What to do
Each line of the data has to be transcribed exactly.

Extracted data entries:
▬▬▬

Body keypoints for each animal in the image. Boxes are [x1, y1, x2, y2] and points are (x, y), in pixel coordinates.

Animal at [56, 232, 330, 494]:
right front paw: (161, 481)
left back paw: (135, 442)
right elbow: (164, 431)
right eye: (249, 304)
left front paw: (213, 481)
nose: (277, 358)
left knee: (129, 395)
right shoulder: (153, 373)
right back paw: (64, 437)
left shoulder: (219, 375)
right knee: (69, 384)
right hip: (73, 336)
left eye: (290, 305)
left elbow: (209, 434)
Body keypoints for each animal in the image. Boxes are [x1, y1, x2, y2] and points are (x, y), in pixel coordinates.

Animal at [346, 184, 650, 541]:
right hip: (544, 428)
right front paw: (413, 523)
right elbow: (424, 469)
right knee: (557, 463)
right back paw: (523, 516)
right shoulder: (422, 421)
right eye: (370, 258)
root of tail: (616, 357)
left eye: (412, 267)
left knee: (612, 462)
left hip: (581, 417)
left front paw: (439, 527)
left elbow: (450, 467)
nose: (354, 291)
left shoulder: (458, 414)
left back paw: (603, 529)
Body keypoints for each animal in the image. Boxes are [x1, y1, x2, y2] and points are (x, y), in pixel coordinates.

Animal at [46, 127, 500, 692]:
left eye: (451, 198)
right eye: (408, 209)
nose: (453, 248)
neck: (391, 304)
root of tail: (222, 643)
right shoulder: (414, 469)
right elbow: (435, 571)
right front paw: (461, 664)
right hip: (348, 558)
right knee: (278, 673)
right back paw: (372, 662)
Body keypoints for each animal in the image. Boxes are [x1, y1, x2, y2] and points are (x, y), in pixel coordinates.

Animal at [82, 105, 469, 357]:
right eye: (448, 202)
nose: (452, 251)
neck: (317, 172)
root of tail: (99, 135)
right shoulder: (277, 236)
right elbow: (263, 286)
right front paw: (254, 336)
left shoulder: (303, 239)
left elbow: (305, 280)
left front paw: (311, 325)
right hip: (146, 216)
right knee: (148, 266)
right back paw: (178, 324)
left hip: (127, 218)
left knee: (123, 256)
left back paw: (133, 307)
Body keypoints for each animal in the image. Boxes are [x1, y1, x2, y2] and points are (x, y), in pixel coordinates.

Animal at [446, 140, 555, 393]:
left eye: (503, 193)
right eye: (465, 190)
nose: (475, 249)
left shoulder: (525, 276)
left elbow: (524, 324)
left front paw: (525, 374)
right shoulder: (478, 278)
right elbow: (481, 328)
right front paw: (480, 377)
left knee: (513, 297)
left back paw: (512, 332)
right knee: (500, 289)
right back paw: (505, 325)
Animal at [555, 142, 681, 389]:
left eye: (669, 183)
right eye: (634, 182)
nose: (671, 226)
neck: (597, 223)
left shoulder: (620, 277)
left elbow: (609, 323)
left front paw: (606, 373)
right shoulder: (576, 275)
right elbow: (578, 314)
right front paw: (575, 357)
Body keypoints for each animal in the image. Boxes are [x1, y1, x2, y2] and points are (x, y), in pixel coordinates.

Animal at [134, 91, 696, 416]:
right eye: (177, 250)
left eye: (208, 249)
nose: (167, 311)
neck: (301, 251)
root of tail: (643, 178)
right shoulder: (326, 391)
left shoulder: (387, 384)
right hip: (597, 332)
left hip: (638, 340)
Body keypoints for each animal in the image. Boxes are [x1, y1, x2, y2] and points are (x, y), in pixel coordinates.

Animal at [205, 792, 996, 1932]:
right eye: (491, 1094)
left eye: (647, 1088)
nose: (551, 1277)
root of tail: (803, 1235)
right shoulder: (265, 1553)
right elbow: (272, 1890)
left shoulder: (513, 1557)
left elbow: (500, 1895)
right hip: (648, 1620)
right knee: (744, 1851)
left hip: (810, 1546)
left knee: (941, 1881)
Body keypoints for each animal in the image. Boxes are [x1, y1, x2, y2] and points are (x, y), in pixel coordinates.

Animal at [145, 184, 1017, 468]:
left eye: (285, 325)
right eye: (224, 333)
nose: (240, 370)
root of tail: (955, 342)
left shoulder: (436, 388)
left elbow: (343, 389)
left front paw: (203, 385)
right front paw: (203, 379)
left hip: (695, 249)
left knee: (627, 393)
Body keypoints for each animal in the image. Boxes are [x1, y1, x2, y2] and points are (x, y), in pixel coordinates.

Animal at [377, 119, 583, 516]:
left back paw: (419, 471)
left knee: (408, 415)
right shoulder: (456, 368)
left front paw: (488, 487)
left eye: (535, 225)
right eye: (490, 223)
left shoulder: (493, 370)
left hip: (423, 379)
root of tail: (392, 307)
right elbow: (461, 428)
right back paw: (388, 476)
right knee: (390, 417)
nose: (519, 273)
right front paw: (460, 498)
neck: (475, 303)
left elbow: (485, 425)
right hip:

▬▬▬

Task output
Body keypoints for each animal in the image. Boxes are [x1, y1, x2, y2] and points are (x, y), in pixel coordinates.

Animal at [56, 232, 330, 494]:
right front paw: (161, 481)
left back paw: (135, 442)
right elbow: (164, 431)
right eye: (249, 304)
left front paw: (213, 481)
nose: (277, 358)
left knee: (129, 395)
right shoulder: (153, 373)
right back paw: (64, 437)
left shoulder: (219, 375)
right knee: (69, 384)
right hip: (73, 336)
left eye: (290, 305)
left elbow: (209, 434)
Body keypoints for each animal in the image. Boxes are [x1, y1, x2, y2] and points are (x, y), in pixel coordinates.

Animal at [346, 184, 650, 541]:
right hip: (544, 428)
right front paw: (413, 523)
right elbow: (424, 469)
right knee: (557, 463)
right back paw: (523, 516)
right shoulder: (422, 421)
right eye: (370, 258)
root of tail: (616, 357)
left eye: (412, 267)
left knee: (612, 462)
left hip: (581, 417)
left front paw: (439, 527)
left elbow: (450, 467)
nose: (354, 291)
left shoulder: (458, 414)
left back paw: (603, 529)
Body keypoints for each animal in the image. Boxes are [x1, y1, x2, y2] and points are (x, y), in pixel coordinates.

Animal at [46, 127, 500, 692]:
left eye: (451, 198)
right eye: (408, 209)
nose: (453, 248)
neck: (391, 304)
root of tail: (222, 643)
right shoulder: (414, 469)
right elbow: (435, 571)
right front paw: (461, 664)
right hip: (348, 558)
right knee: (278, 673)
right back paw: (372, 662)
Body keypoints for each animal in the image. Boxes are [x1, y1, x2, y2] and points are (x, y), in pixel coordinates.

Animal at [82, 105, 469, 357]:
right eye: (448, 202)
nose: (452, 251)
neck: (317, 172)
root of tail: (99, 135)
right shoulder: (277, 236)
right elbow: (263, 286)
right front paw: (254, 336)
left shoulder: (303, 239)
left elbow: (305, 280)
left front paw: (311, 325)
right hip: (146, 216)
right knee: (148, 266)
right back paw: (178, 324)
left hip: (127, 218)
left knee: (123, 256)
left back paw: (133, 307)
Body keypoints for each animal in the image. Boxes are [x1, y1, x2, y2] and points are (x, y), in pixel coordinates.

Animal at [446, 140, 555, 393]:
left eye: (503, 193)
right eye: (465, 190)
nose: (475, 249)
left shoulder: (525, 276)
left elbow: (524, 324)
left front paw: (525, 374)
right shoulder: (478, 278)
right elbow: (481, 328)
right front paw: (480, 377)
left knee: (513, 297)
left back paw: (512, 332)
right knee: (500, 289)
right back paw: (505, 325)
Animal at [555, 142, 681, 389]:
left eye: (669, 183)
right eye: (634, 182)
nose: (671, 226)
neck: (597, 223)
left shoulder: (620, 277)
left elbow: (609, 323)
left front paw: (606, 373)
right shoulder: (576, 275)
right elbow: (578, 314)
right front paw: (575, 357)
Body keypoints for each animal in the image. Boxes are [x1, y1, x2, y2] and points are (x, y), in pixel coordinates.

Animal at [134, 91, 696, 416]:
right eye: (177, 250)
left eye: (208, 249)
nose: (167, 311)
neck: (301, 251)
root of tail: (643, 178)
right shoulder: (326, 391)
left shoulder: (387, 384)
right hip: (597, 332)
left hip: (638, 340)
Body keypoints for each animal in the image. Boxes are [x1, y1, x2, y2] and points are (x, y), in pixel coordinates.

Animal at [205, 792, 996, 1932]:
right eye: (491, 1094)
left eye: (647, 1088)
nose: (551, 1277)
root of tail: (803, 1235)
right shoulder: (265, 1553)
right elbow: (272, 1890)
left shoulder: (513, 1557)
left elbow: (500, 1895)
right hip: (648, 1620)
right knee: (744, 1851)
left hip: (810, 1546)
left knee: (941, 1881)
Body keypoints for each animal in the image. Boxes are [x1, y1, x2, y2] and points are (x, y), in pixel coordinates.

Animal at [145, 184, 1017, 468]:
left eye: (285, 325)
right eye: (224, 333)
nose: (240, 370)
root of tail: (955, 342)
left shoulder: (436, 388)
left elbow: (343, 389)
left front paw: (203, 385)
right front paw: (203, 379)
left hip: (695, 249)
left knee: (627, 393)
Body keypoints for each animal in the image. Boxes are [x1, y1, x2, y2] and points are (x, y), in pixel coordinates.

Animal at [377, 119, 583, 516]:
left back paw: (419, 471)
left knee: (408, 415)
right shoulder: (456, 368)
left front paw: (488, 487)
left eye: (535, 225)
right eye: (490, 223)
left shoulder: (493, 370)
left hip: (423, 379)
root of tail: (392, 307)
right elbow: (461, 428)
right back paw: (388, 476)
right knee: (390, 417)
nose: (519, 273)
right front paw: (460, 498)
neck: (475, 303)
left elbow: (485, 425)
right hip:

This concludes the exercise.